Prior to the railroad, freight was transported by horse and wagon or by the Blackstone Canal. Rail service expanded transportation capabilities considerably and made them more reliable. With the ability to move raw materials in and finished goods out, railroads linked the Blackstone River Valley to markets around the world. While extremely expensive to build, nineteenth century railroads were extremely profitable if the volume of freight and passengers could be maintained.
The first railroad to provide service to Woonsocket was the Providence and Worcester Railroad. Completed in 1846, the Providence and Worcester was financed by Rhode Island businessmen who were interested in keeping Blackstone River Valley goods flowing through the Port of Providence. Along much of its route, the Providence to Worcester Railroad followed the course of the Blackstone Canal. In Woonsocket, it crossed the Blackstone River just downstream from the Court Street Bridge and entered Depot Square. The P&W's Woonsocket depot was one of the finest on-line stations in New England and made Depot Square the commercial and transportation hub of the city.
In 1849, a second railroad - later known as the New York and New England Railroad - began operations to Boston from from near by Blackstone, Mass. The New York and New England Railroad was built by Blackstone industrialist Welcome Farnum. Farnum, the brother-in-law of Edward Harris, had begun his manufacturing career in the Market Square area of Woonsocket before moving to Blackstone in the 1820's. By 1854, his New York and New England Railroad ran from Boston through Blackstone all the way to New York.

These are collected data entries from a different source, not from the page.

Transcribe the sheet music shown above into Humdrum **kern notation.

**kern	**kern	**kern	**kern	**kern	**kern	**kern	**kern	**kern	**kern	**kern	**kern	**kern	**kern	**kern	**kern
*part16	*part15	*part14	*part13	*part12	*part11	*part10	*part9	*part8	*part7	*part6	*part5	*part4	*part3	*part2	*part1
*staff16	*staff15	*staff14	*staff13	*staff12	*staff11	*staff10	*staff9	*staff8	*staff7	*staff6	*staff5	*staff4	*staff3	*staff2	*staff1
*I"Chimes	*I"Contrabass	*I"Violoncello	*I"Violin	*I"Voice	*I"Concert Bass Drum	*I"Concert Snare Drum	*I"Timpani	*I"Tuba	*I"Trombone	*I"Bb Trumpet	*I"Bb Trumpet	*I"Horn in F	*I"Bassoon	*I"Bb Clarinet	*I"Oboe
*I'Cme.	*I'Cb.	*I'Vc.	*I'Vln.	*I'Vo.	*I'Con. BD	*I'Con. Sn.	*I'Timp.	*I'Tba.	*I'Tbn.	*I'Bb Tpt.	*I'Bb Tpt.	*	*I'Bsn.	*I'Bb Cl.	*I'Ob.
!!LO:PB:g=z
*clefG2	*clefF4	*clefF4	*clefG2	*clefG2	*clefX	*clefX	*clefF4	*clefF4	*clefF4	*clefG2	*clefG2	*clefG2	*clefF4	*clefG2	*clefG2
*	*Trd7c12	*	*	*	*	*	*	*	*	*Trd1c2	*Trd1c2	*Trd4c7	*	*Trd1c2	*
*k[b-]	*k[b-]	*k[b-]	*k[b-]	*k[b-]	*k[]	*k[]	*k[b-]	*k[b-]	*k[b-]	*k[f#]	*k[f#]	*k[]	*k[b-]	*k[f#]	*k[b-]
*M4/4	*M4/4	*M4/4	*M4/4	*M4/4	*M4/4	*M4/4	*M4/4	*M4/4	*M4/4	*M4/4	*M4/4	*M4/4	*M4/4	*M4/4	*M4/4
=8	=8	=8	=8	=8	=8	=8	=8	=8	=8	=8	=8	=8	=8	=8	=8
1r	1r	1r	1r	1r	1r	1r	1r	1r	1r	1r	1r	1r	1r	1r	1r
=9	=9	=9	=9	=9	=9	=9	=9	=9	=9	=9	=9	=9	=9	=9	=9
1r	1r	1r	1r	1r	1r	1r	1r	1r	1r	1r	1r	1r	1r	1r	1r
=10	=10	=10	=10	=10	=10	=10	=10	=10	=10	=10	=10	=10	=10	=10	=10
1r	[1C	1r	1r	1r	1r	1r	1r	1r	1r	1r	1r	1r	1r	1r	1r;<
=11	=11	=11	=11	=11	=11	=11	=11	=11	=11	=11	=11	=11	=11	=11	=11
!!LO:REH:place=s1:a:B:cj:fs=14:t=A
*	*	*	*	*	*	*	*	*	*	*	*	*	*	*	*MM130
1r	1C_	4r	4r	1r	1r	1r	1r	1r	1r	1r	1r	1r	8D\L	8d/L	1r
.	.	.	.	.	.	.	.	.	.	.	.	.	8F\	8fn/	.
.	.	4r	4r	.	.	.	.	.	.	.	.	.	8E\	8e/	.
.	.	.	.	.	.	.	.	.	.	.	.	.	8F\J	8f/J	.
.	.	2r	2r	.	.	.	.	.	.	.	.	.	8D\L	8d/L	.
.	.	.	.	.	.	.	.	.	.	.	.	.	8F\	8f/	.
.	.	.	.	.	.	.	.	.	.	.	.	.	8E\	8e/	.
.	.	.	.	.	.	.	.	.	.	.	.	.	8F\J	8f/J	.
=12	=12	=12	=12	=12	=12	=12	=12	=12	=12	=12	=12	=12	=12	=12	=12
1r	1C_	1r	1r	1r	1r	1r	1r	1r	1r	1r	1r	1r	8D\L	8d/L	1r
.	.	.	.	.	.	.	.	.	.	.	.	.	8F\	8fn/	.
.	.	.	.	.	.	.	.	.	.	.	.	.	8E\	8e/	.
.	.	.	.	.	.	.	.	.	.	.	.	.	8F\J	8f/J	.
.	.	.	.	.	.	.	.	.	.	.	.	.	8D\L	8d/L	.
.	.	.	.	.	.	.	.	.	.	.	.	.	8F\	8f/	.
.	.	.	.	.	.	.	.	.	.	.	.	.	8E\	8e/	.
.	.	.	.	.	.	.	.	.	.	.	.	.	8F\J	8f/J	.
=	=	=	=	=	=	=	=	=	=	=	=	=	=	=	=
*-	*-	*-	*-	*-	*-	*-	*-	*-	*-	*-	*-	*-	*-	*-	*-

While the New York & New England Railroad passed through nearby Blackstone, the Providence & Worcester Railroad enjoyed a monopoly in Woonsocket until 1863 when the Airline Railroad began service between Woonsocket and Boston. Although it was originally planned for the Airline to continue all the way to New York, it was never extended beyond Pascoaq and Harrisville. Eventually, all three of these railroads (Providence & Worcester, New York & New England and Airline) fell into the hands of banking and railroad magnet J. P. Morgan. By the turn of the century, Morgan, through his New York, New Haven and Hartford Railroad, enjoyed monopoly control over most of the rail traffic in southern New England.
While Morgan was consolidating his control over railroads in southern New England, Charles Hayes was attempting to establish a rail connection from Montreal to an ice free port in the US. This would allow goods to travel in and out of Montreal when the St. Lawrence Seaway froze in the winter. Using the Central Vermont Railroad as a base, Hayes planned a line through Woonsocket on the way to Providence. He planned eventually to extend the line to Boston and New York.
The Grand Trunk Line, as it would be called, would be a high speed line featuring 40 mile per hour minimum speeds and a complete absence of grade crossings. Unfortunately, on a return trip from a meeting with London bankers, Hayes was killed when the ship he was on, the Titanic, struck an iceberg and sank. Construction of the Grand Trunk line began in 1912 in spite of Mr. Hayes' death and continued on and off until 1915 when the project was finally abandoned. While the line was 70% complete, not a single mile of track was laid.